Speaking to VOA from al-Damazine town early Friday, local activist Abdulatti Ahmed al-Fekki says the fighting continued for a third day, displacing families, including women and children.
Al-Fekki says according to a report from Wed Al Mahi, houses have been burned to the ground and property is being looted. He describes the situation as horrible.
“The preliminary death toll up to this morning is more than 160 and up to this moment, there are uncounted wounded individuals from Madina villages, two and three who are unable to be taken to the hospital. I am quite sure that in such a situation, there will be victims who have yet to be identified,” he said.
VOA could not independently verify the casualty figures.
Inter-communal clashes erupted between tribes in July due to a land dispute.
Al-Fekki says all health facilities in the town of al-Russairis are filled with injured people, and that about two thousand displaced people have gathered in a nearby village.
The Sudanese national government has deployed more troops to the area to de-escalate tensions between the two rival communities.
Al-Fekki said he saw additional troops being sent to the area Friday morning to end the cycle of violence.
“As I speak, I could see some military Land Cruiser pick-ups, full of armed Sudanese Armed Forces, heading to the conflicted area. Apart from this, he adds, I can confirm that there are some forces that went yesterday to the conflict area to contain the clashes,” he said.

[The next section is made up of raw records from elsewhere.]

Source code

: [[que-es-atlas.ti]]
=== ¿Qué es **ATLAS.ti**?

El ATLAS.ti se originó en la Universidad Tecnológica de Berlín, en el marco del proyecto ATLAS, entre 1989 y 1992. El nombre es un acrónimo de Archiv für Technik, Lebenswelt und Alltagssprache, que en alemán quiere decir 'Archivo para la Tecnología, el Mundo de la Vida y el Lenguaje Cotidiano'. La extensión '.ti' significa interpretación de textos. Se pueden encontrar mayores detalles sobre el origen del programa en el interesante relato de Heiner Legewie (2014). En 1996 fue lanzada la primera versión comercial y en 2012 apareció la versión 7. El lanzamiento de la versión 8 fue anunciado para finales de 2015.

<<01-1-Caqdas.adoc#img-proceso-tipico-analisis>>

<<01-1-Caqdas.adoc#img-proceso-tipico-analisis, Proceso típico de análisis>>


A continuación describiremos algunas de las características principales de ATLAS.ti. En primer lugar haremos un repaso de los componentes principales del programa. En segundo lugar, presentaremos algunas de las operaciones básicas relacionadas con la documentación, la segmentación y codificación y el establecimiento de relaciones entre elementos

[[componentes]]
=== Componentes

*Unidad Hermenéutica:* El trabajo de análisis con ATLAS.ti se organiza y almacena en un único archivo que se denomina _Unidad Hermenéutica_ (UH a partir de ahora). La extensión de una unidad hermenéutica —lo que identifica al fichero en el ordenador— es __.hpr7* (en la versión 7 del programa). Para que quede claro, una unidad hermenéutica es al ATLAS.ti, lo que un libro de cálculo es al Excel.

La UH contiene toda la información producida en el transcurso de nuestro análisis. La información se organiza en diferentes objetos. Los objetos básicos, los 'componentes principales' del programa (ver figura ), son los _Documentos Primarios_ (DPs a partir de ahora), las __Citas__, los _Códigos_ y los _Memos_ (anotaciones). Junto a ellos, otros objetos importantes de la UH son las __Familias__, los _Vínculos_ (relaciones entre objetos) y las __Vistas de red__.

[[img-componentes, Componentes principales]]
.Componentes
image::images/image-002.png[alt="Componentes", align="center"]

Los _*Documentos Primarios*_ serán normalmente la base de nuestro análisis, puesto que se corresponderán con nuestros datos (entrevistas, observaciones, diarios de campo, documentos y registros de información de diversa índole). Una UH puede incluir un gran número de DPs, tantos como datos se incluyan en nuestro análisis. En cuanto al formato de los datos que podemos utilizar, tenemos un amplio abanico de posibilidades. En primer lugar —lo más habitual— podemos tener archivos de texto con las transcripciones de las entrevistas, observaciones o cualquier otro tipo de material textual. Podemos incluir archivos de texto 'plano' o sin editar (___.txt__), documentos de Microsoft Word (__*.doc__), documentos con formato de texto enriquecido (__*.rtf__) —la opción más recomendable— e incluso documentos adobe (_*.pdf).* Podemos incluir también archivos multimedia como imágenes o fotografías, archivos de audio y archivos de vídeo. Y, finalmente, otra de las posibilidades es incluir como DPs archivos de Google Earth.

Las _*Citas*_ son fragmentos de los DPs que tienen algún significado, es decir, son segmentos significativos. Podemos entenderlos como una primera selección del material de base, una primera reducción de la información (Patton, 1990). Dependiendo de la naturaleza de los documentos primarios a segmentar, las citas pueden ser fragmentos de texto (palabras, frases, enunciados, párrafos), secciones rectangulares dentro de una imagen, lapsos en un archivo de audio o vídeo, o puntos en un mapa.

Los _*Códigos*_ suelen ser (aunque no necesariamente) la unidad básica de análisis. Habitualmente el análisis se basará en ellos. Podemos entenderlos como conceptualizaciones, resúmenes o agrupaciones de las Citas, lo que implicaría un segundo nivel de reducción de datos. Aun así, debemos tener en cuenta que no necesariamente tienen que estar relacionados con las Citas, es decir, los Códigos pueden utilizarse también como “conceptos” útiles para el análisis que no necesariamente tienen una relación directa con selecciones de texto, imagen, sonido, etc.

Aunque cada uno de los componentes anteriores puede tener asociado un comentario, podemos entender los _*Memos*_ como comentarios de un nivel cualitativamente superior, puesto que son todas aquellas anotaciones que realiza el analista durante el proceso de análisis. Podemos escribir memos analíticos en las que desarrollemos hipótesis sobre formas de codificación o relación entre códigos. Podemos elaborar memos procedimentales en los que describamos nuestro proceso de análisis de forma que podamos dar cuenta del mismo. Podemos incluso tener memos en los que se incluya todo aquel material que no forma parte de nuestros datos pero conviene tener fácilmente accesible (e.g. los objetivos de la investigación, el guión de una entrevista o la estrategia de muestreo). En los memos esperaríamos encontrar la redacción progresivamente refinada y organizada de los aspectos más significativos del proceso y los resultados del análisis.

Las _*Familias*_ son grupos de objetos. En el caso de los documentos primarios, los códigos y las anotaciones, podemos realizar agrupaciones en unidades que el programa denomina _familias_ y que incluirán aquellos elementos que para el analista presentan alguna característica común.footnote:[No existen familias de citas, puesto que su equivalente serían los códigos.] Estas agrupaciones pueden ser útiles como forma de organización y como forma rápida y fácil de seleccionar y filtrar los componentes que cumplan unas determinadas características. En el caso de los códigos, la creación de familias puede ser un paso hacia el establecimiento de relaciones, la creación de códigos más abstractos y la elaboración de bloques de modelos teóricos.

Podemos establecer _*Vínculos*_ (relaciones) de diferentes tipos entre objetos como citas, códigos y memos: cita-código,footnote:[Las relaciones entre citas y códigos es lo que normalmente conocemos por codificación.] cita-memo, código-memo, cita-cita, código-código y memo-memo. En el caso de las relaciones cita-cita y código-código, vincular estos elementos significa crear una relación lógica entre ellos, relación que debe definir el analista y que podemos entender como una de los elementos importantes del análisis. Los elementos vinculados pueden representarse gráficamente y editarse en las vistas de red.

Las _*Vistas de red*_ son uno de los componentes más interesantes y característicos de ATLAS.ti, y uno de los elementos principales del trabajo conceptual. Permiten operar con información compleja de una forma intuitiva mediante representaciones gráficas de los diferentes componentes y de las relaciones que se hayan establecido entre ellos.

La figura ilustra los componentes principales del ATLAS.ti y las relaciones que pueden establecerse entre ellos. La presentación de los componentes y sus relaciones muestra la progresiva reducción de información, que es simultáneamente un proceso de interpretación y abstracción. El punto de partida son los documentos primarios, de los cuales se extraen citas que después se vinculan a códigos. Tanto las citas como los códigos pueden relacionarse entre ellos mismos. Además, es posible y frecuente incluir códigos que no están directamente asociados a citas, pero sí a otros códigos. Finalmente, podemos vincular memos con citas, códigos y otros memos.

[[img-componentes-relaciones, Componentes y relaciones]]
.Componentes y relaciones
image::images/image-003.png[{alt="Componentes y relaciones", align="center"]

The U.N. humanitarian coordinator in Sudan, Eddie Rowe, expressed concern at the renewed inter-communal fighting in Blue Nile and West Kordofan, appealing for an end to the violence.
At least 1,200 people have been displaced and an unconfirmed 170 people have been killed and 327 have been injured, Rowe said in a statement published Thursday.
Rowe urged all parties in the conflict to enable the free and safe movement of affected people in search of safety and assistance. He said humanitarian organizations in Sudan stand ready to aid people affected by the conflicts.
The international charity organization, Save the Children in Sudan, also expressed deep concern about renewed violence in Blue Nile. “We urge authorities and community leaders to do everything possible to end violence affecting innocent civilians,” it said.